Data records Block Start

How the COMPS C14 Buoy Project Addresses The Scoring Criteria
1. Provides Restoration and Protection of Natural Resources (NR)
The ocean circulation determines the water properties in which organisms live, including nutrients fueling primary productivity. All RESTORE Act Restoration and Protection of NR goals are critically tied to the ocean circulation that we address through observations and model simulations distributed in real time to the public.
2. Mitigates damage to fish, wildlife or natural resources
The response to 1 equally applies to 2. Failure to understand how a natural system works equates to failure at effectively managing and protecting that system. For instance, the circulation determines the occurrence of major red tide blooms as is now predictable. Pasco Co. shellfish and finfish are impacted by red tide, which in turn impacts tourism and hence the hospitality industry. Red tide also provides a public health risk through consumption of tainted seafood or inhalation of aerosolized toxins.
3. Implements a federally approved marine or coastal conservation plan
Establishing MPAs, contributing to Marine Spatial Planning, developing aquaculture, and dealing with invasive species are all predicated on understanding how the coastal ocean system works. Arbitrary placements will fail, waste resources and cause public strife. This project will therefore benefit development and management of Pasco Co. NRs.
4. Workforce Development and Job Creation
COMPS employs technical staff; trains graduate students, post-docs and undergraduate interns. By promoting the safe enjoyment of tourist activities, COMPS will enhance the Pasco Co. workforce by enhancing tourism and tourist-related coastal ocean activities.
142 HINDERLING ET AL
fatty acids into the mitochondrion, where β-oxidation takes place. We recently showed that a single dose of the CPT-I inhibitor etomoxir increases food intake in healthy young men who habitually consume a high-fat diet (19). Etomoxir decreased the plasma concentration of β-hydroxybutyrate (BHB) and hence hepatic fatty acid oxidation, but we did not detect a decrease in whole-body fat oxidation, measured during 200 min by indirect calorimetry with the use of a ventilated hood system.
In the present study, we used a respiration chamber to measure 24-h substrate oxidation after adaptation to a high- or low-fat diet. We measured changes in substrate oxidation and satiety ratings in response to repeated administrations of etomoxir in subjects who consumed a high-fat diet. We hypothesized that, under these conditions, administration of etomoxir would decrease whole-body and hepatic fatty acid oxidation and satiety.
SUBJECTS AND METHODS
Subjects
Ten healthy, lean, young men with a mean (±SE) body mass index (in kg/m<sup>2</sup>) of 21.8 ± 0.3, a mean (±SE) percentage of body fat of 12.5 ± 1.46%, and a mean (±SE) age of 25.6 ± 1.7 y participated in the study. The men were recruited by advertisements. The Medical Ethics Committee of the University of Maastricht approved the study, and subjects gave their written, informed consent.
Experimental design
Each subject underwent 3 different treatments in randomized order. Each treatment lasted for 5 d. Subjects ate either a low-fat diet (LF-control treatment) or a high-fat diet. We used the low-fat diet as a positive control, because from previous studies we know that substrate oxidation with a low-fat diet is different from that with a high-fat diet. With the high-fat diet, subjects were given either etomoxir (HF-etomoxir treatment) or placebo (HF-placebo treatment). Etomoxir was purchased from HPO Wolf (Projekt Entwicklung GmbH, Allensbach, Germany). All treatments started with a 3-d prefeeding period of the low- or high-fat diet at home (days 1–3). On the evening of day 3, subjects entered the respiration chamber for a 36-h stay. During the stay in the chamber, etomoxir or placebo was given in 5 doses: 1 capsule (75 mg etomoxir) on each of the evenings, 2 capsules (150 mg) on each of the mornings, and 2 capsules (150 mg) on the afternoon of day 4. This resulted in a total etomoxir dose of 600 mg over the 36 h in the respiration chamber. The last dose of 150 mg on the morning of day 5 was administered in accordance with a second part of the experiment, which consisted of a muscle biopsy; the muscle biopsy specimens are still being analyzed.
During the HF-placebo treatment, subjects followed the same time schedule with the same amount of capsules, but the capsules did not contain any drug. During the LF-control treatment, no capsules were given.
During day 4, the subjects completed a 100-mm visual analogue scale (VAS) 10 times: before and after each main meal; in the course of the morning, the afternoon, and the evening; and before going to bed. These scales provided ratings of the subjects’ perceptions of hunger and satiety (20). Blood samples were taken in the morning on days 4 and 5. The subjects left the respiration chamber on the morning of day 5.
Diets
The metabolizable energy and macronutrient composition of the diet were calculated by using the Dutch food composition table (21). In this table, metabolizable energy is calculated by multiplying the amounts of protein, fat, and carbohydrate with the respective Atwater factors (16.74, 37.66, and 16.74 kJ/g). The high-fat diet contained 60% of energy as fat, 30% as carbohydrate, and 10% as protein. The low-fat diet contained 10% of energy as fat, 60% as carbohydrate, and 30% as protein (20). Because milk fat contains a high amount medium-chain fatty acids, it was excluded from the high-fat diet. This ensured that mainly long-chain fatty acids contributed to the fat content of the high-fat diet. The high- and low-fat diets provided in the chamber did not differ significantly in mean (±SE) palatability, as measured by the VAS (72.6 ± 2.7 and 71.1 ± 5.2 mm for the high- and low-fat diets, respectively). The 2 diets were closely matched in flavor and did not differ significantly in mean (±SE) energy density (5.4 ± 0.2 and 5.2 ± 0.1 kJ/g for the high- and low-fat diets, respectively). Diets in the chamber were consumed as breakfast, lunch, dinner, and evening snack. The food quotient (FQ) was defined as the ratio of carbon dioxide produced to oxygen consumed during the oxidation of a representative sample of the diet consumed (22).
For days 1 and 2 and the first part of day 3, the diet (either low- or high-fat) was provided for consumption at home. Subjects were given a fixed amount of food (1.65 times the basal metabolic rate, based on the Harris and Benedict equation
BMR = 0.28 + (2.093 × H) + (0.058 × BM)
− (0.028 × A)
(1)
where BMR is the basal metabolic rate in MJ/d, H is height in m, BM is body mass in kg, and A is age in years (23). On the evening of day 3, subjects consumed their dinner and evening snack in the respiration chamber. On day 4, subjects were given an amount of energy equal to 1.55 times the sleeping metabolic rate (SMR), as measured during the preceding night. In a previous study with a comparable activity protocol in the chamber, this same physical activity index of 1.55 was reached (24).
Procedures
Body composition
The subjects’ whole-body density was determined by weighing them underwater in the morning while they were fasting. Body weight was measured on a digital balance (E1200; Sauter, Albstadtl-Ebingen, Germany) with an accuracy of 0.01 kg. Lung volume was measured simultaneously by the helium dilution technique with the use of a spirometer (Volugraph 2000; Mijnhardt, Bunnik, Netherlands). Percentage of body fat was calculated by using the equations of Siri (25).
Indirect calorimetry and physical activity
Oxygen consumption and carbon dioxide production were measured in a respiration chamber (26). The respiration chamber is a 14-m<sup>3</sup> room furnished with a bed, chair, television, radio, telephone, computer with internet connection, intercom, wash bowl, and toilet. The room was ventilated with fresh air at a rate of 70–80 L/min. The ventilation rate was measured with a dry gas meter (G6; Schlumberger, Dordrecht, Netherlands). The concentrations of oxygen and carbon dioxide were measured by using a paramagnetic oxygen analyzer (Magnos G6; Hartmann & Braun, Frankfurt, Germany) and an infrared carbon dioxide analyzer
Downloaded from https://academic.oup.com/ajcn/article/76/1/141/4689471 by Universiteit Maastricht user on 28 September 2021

Data records Block End

[Activity] After reading through the records, retype all of them exactly.

[Exercise response]
How the COMPS C14 Buoy Project Addresses The Scoring Criteria
1. Provides Restoration and Protection of Natural Resources (NR)
The ocean circulation determines the water properties in which organisms live, including nutrients fueling primary productivity. All RESTORE Act Restoration and Protection of NR goals are critically tied to the ocean circulation that we address through observations and model simulations distributed in real time to the public.
2. Mitigates damage to fish, wildlife or natural resources
The response to 1 equally applies to 2. Failure to understand how a natural system works equates to failure at effectively managing and protecting that system. For instance, the circulation determines the occurrence of major red tide blooms as is now predictable. Pasco Co. shellfish and finfish are impacted by red tide, which in turn impacts tourism and hence the hospitality industry. Red tide also provides a public health risk through consumption of tainted seafood or inhalation of aerosolized toxins.
3. Implements a federally approved marine or coastal conservation plan
Establishing MPAs, contributing to Marine Spatial Planning, developing aquaculture, and dealing with invasive species are all predicated on understanding how the coastal ocean system works. Arbitrary placements will fail, waste resources and cause public strife. This project will therefore benefit development and management of Pasco Co. NRs.
4. Workforce Development and Job Creation
COMPS employs technical staff; trains graduate students, post-docs and undergraduate interns. By promoting the safe enjoyment of tourist activities, COMPS will enhance the Pasco Co. workforce by enhancing tourism and tourist-related coastal ocean activities.
142 HINDERLING ET AL
fatty acids into the mitochondrion, where β-oxidation takes place. We recently showed that a single dose of the CPT-I inhibitor etomoxir increases food intake in healthy young men who habitually consume a high-fat diet (19). Etomoxir decreased the plasma concentration of β-hydroxybutyrate (BHB) and hence hepatic fatty acid oxidation, but we did not detect a decrease in whole-body fat oxidation, measured during 200 min by indirect calorimetry with the use of a ventilated hood system.
In the present study, we used a respiration chamber to measure 24-h substrate oxidation after adaptation to a high- or low-fat diet. We measured changes in substrate oxidation and satiety ratings in response to repeated administrations of etomoxir in subjects who consumed a high-fat diet. We hypothesized that, under these conditions, administration of etomoxir would decrease whole-body and hepatic fatty acid oxidation and satiety.
SUBJECTS AND METHODS
Subjects
Ten healthy, lean, young men with a mean (±SE) body mass index (in kg/m<sup>2</sup>) of 21.8 ± 0.3, a mean (±SE) percentage of body fat of 12.5 ± 1.46%, and a mean (±SE) age of 25.6 ± 1.7 y participated in the study. The men were recruited by advertisements. The Medical Ethics Committee of the University of Maastricht approved the study, and subjects gave their written, informed consent.
Experimental design
Each subject underwent 3 different treatments in randomized order. Each treatment lasted for 5 d. Subjects ate either a low-fat diet (LF-control treatment) or a high-fat diet. We used the low-fat diet as a positive control, because from previous studies we know that substrate oxidation with a low-fat diet is different from that with a high-fat diet. With the high-fat diet, subjects were given either etomoxir (HF-etomoxir treatment) or placebo (HF-placebo treatment). Etomoxir was purchased from HPO Wolf (Projekt Entwicklung GmbH, Allensbach, Germany). All treatments started with a 3-d prefeeding period of the low- or high-fat diet at home (days 1–3). On the evening of day 3, subjects entered the respiration chamber for a 36-h stay. During the stay in the chamber, etomoxir or placebo was given in 5 doses: 1 capsule (75 mg etomoxir) on each of the evenings, 2 capsules (150 mg) on each of the mornings, and 2 capsules (150 mg) on the afternoon of day 4. This resulted in a total etomoxir dose of 600 mg over the 36 h in the respiration chamber. The last dose of 150 mg on the morning of day 5 was administered in accordance with a second part of the experiment, which consisted of a muscle biopsy; the muscle biopsy specimens are still being analyzed.
During the HF-placebo treatment, subjects followed the same time schedule with the same amount of capsules, but the capsules did not contain any drug. During the LF-control treatment, no capsules were given.
During day 4, the subjects completed a 100-mm visual analogue scale (VAS) 10 times: before and after each main meal; in the course of the morning, the afternoon, and the evening; and before going to bed. These scales provided ratings of the subjects’ perceptions of hunger and satiety (20). Blood samples were taken in the morning on days 4 and 5. The subjects left the respiration chamber on the morning of day 5.
Diets
The metabolizable energy and macronutrient composition of the diet were calculated by using the Dutch food composition table (21). In this table, metabolizable energy is calculated by multiplying the amounts of protein, fat, and carbohydrate with the respective Atwater factors (16.74, 37.66, and 16.74 kJ/g). The high-fat diet contained 60% of energy as fat, 30% as carbohydrate, and 10% as protein. The low-fat diet contained 10% of energy as fat, 60% as carbohydrate, and 30% as protein (20). Because milk fat contains a high amount medium-chain fatty acids, it was excluded from the high-fat diet. This ensured that mainly long-chain fatty acids contributed to the fat content of the high-fat diet. The high- and low-fat diets provided in the chamber did not differ significantly in mean (±SE) palatability, as measured by the VAS (72.6 ± 2.7 and 71.1 ± 5.2 mm for the high- and low-fat diets, respectively). The 2 diets were closely matched in flavor and did not differ significantly in mean (±SE) energy density (5.4 ± 0.2 and 5.2 ± 0.1 kJ/g for the high- and low-fat diets, respectively). Diets in the chamber were consumed as breakfast, lunch, dinner, and evening snack. The food quotient (FQ) was defined as the ratio of carbon dioxide produced to oxygen consumed during the oxidation of a representative sample of the diet consumed (22).
For days 1 and 2 and the first part of day 3, the diet (either low- or high-fat) was provided for consumption at home. Subjects were given a fixed amount of food (1.65 times the basal metabolic rate, based on the Harris and Benedict equation
BMR = 0.28 + (2.093 × H) + (0.058 × BM)
− (0.028 × A)
(1)
where BMR is the basal metabolic rate in MJ/d, H is height in m, BM is body mass in kg, and A is age in years (23). On the evening of day 3, subjects consumed their dinner and evening snack in the respiration chamber. On day 4, subjects were given an amount of energy equal to 1.55 times the sleeping metabolic rate (SMR), as measured during the preceding night. In a previous study with a comparable activity protocol in the chamber, this same physical activity index of 1.55 was reached (24).
Procedures
Body composition
The subjects’ whole-body density was determined by weighing them underwater in the morning while they were fasting. Body weight was measured on a digital balance (E1200; Sauter, Albstadtl-Ebingen, Germany) with an accuracy of 0.01 kg. Lung volume was measured simultaneously by the helium dilution technique with the use of a spirometer (Volugraph 2000; Mijnhardt, Bunnik, Netherlands). Percentage of body fat was calculated by using the equations of Siri (25).
Indirect calorimetry and physical activity
Oxygen consumption and carbon dioxide production were measured in a respiration chamber (26). The respiration chamber is a 14-m<sup>3</sup> room furnished with a bed, chair, television, radio, telephone, computer with internet connection, intercom, wash bowl, and toilet. The room was ventilated with fresh air at a rate of 70–80 L/min. The ventilation rate was measured with a dry gas meter (G6; Schlumberger, Dordrecht, Netherlands). The concentrations of oxygen and carbon dioxide were measured by using a paramagnetic oxygen analyzer (Magnos G6; Hartmann & Braun, Frankfurt, Germany) and an infrared carbon dioxide analyzer
Downloaded from https://academic.oup.com/ajcn/article/76/1/141/4689471 by Universiteit Maastricht user on 28 September 2021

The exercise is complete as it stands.